TDAH EN ADULTOS. ¿Infradiagnosticado e incorrectamente tratado?

Imagen: Guasor
"En el TDAH juegan un papel fundamental
la maduración cerebral y el neurodesarrollo"

Alteraciones en la adaptación social, problemas laborales, interpersonales y emocionales significativos.

Durante mucho tiempo, la investigación del TDAH (Trastorno por déficit de atención con hiperactividad), fue centrada en la infancia, disminuyendo su atención a las manifestaciones en personas adultas. 

Muchas evidencias e investigaciones han permitido sustentar la validez del mismo en la edad adulta, y con ello, un avance en las prácticas clínicas y terapéuticas ante muchos pacientes. Incluso, un reciente estudio indica que ciertos casos de sintomatología TDAH en el adulto no se corresponde con el padecimiento del mismo en la infancia. 
En términos comunes, la vida de una persona con TDAH sin diagnosticar y sin tratar, podría resumirse a través de la palabra "caos", quedando la inatención, la impulsividad y la hiperactividad propias de la infancia reflejadas en problemas laborales, familiares, de pareja, una alta frecuencia de accidentes, conflictos relacionales, adicciones e incluso problemas legales, en la edad adulta. 

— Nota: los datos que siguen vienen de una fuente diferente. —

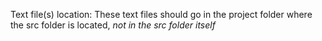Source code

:Text file(s) location: 
These text files should go in the project folder where the src folder is located, *not in the src folder itself* 

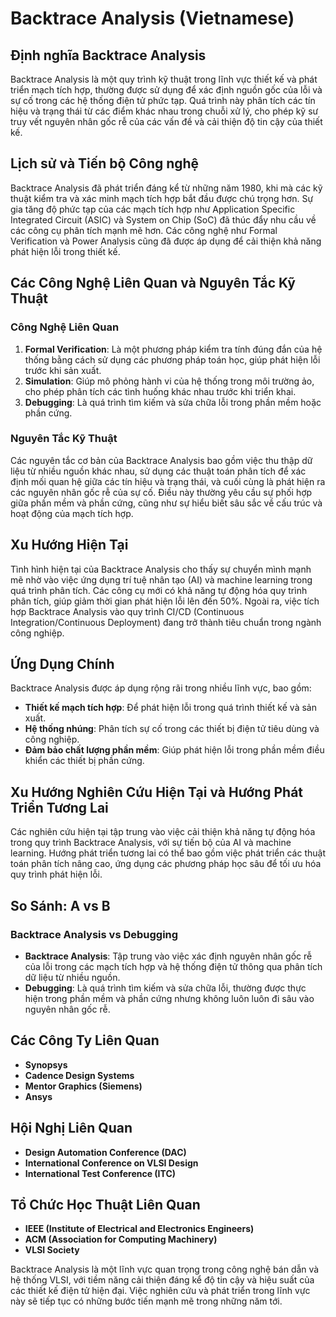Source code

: # Backtrace Analysis (Vietnamese)

## Định nghĩa Backtrace Analysis

Backtrace Analysis là một quy trình kỹ thuật trong lĩnh vực thiết kế và phát triển mạch tích hợp, thường được sử dụng để xác định nguồn gốc của lỗi và sự cố trong các hệ thống điện tử phức tạp. Quá trình này phân tích các tín hiệu và trạng thái từ các điểm khác nhau trong chuỗi xử lý, cho phép kỹ sư truy vết nguyên nhân gốc rễ của các vấn đề và cải thiện độ tin cậy của thiết kế.

## Lịch sử và Tiến bộ Công nghệ

Backtrace Analysis đã phát triển đáng kể từ những năm 1980, khi mà các kỹ thuật kiểm tra và xác minh mạch tích hợp bắt đầu được chú trọng hơn. Sự gia tăng độ phức tạp của các mạch tích hợp như Application Specific Integrated Circuit (ASIC) và System on Chip (SoC) đã thúc đẩy nhu cầu về các công cụ phân tích mạnh mẽ hơn. Các công nghệ như Formal Verification và Power Analysis cũng đã được áp dụng để cải thiện khả năng phát hiện lỗi trong thiết kế.

## Các Công Nghệ Liên Quan và Nguyên Tắc Kỹ Thuật

### Công Nghệ Liên Quan

1. **Formal Verification**: Là một phương pháp kiểm tra tính đúng đắn của hệ thống bằng cách sử dụng các phương pháp toán học, giúp phát hiện lỗi trước khi sản xuất.
2. **Simulation**: Giúp mô phỏng hành vi của hệ thống trong môi trường ảo, cho phép phân tích các tình huống khác nhau trước khi triển khai.
3. **Debugging**: Là quá trình tìm kiếm và sửa chữa lỗi trong phần mềm hoặc phần cứng.

### Nguyên Tắc Kỹ Thuật

Các nguyên tắc cơ bản của Backtrace Analysis bao gồm việc thu thập dữ liệu từ nhiều nguồn khác nhau, sử dụng các thuật toán phân tích để xác định mối quan hệ giữa các tín hiệu và trạng thái, và cuối cùng là phát hiện ra các nguyên nhân gốc rễ của sự cố. Điều này thường yêu cầu sự phối hợp giữa phần mềm và phần cứng, cũng như sự hiểu biết sâu sắc về cấu trúc và hoạt động của mạch tích hợp.

## Xu Hướng Hiện Tại

Tình hình hiện tại của Backtrace Analysis cho thấy sự chuyển mình mạnh mẽ nhờ vào việc ứng dụng trí tuệ nhân tạo (AI) và machine learning trong quá trình phân tích. Các công cụ mới có khả năng tự động hóa quy trình phân tích, giúp giảm thời gian phát hiện lỗi lên đến 50%. Ngoài ra, việc tích hợp Backtrace Analysis vào quy trình CI/CD (Continuous Integration/Continuous Deployment) đang trở thành tiêu chuẩn trong ngành công nghiệp.

## Ứng Dụng Chính

Backtrace Analysis được áp dụng rộng rãi trong nhiều lĩnh vực, bao gồm:

- **Thiết kế mạch tích hợp**: Để phát hiện lỗi trong quá trình thiết kế và sản xuất.
- **Hệ thống nhúng**: Phân tích sự cố trong các thiết bị điện tử tiêu dùng và công nghiệp.
- **Đảm bảo chất lượng phần mềm**: Giúp phát hiện lỗi trong phần mềm điều khiển các thiết bị phần cứng.

## Xu Hướng Nghiên Cứu Hiện Tại và Hướng Phát Triển Tương Lai

Các nghiên cứu hiện tại tập trung vào việc cải thiện khả năng tự động hóa trong quy trình Backtrace Analysis, với sự tiến bộ của AI và machine learning. Hướng phát triển tương lai có thể bao gồm việc phát triển các thuật toán phân tích nâng cao, ứng dụng các phương pháp học sâu để tối ưu hóa quy trình phát hiện lỗi.

## So Sánh: A vs B

### Backtrace Analysis vs Debugging

- **Backtrace Analysis**: Tập trung vào việc xác định nguyên nhân gốc rễ của lỗi trong các mạch tích hợp và hệ thống điện tử thông qua phân tích dữ liệu từ nhiều nguồn.
- **Debugging**: Là quá trình tìm kiếm và sửa chữa lỗi, thường được thực hiện trong phần mềm và phần cứng nhưng không luôn luôn đi sâu vào nguyên nhân gốc rễ.

## Các Công Ty Liên Quan

- **Synopsys**
- **Cadence Design Systems**
- **Mentor Graphics (Siemens)**
- **Ansys**

## Hội Nghị Liên Quan

- **Design Automation Conference (DAC)**
- **International Conference on VLSI Design**
- **International Test Conference (ITC)**

## Tổ Chức Học Thuật Liên Quan

- **IEEE (Institute of Electrical and Electronics Engineers)**
- **ACM (Association for Computing Machinery)**
- **VLSI Society**

Backtrace Analysis là một lĩnh vực quan trọng trong công nghệ bán dẫn và hệ thống VLSI, với tiềm năng cải thiện đáng kể độ tin cậy và hiệu suất của các thiết kế điện tử hiện đại. Việc nghiên cứu và phát triển trong lĩnh vực này sẽ tiếp tục có những bước tiến mạnh mẽ trong những năm tới.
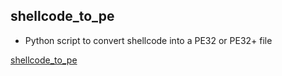 

## shellcode_to_pe

- Python script to convert shellcode into a PE32 or PE32+ file

[shellcode_to_pe](https://github.com/ox1111/windows/shellcode/hedgehog-tools/blob/main/Shellcode2PE/shellcode_to_pe.py)
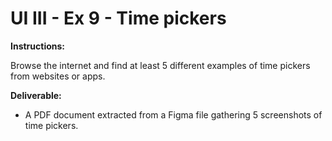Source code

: # UI III - Ex 9 - Time pickers

**Instructions:** 

Browse the internet and find at least 5 different examples of time pickers from websites or apps. 

**Deliverable:**

- A PDF document extracted from a Figma file gathering 5 screenshots of time pickers.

Muchos pacientes demandan ayuda informando síntomas depresivos, cuadros de ansiedad, o estados de confusión. La persona llega a terapia con una carga de incomodidad emocional después de años y años sobreviviendo sin la comprensión de la razón de sus contratiempos y conflictos.
El error del profesional puede  comenzar en el hecho de obviar la posibilidad de un TDAH ante determinados síntomas, centrándose en aquello que verbaliza el paciente de una manera acusada.  Cuando esto ocurre, los avances en la vida del paciente pueden mejorar superficialmente al calmar síntomas, si bien, la causa originaria sigue presente y con ello la imposibilidad del cambio adecuado.

Detectar acertadamente.

La evaluación del TDAH en personas adultas requiere la integración de datos clínicos que permitan una adecuada realización del diagnóstico. Para ello es importante conocer los síntomas propios del mismo evitando equívocos con otros estados comórbidos .
Una amplia historia clínica del paciente, cuestionarios y escalas de síntomas, análisis desde una perspectiva neuropsicológica y una evaluación de la comorbilidad, son pautas a seguir para ofrecer la mejor solución al paciente, siendo importantes la combinación de medicación y terapias psicoterapéuticas.
A partir de aquí, el proceso de reestructuración interna y externa de la vida del paciente comenzará a darse con mayor fluidez.